Exercise 1:
Give back, word for word, the stretch of the Denver exercise announcement from "DENVER — On" through "any specific threat.".

Supplied passage:

########################################

DENVER — On June 7, 2023, DHS Countering Weapons of Mass Destruction Office (CWMD) Acting Assistant Secretary Gary Rasicot participated in a tabletop exercise designed to help Denver emergency management, law enforcement, emergency response, and public health officials prepare to respond to a radiological or nuclear (R/N) threat. The exercise was held as part of Denver's participation in the DHS CWMD Securing the Cities (STC) program, which provides equipment, training, and expertise to 13 designated urban areas to enhance preventative R/N detection and preparedness. This coordination is a standard element of the STC program and not in response to any specific threat.
"We are grateful for the City of Denver's partnership in our critical mission to protect Americans from radiological and nuclear threats," said Acting Assistant Secretary Rasicot. "Denver should be proud of how dedicated their first responders are to obtaining and using every bit of assistance available to protect their city and safeguard their people."

########################################

Records for the exercise:
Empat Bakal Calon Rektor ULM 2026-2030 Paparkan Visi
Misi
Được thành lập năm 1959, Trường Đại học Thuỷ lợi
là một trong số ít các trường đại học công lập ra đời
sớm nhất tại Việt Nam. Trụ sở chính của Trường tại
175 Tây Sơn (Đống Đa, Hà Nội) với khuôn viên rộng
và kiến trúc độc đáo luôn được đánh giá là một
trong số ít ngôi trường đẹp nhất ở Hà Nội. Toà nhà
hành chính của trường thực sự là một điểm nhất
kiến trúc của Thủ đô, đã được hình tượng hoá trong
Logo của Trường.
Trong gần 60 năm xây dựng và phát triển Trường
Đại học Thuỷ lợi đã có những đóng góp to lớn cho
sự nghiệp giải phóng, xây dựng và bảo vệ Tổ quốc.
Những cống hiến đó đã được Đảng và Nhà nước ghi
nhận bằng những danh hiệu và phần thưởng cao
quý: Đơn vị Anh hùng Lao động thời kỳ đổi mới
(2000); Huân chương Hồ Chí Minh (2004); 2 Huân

########################################

Exercise 2:
List each line of the rows that contains the string "trúc", matching case exactly.

Answer area 1:
DENVER — On June 7, 2023, DHS Countering Weapons of Mass Destruction Office (CWMD) Acting Assistant Secretary Gary Rasicot participated in a tabletop exercise designed to help Denver emergency management, law enforcement, emergency response, and public health officials prepare to respond to a radiological or nuclear (R/N) threat. The exercise was held as part of Denver's participation in the DHS CWMD Securing the Cities (STC) program, which provides equipment, training, and expertise to 13 designated urban areas to enhance preventative R/N detection and preparedness. This coordination is a standard element of the STC program and not in response to any specific threat.

Answer area 2:
và kiến trúc độc đáo luôn được đánh giá là một
kiến trúc của Thủ đô, đã được hình tượng hoá trong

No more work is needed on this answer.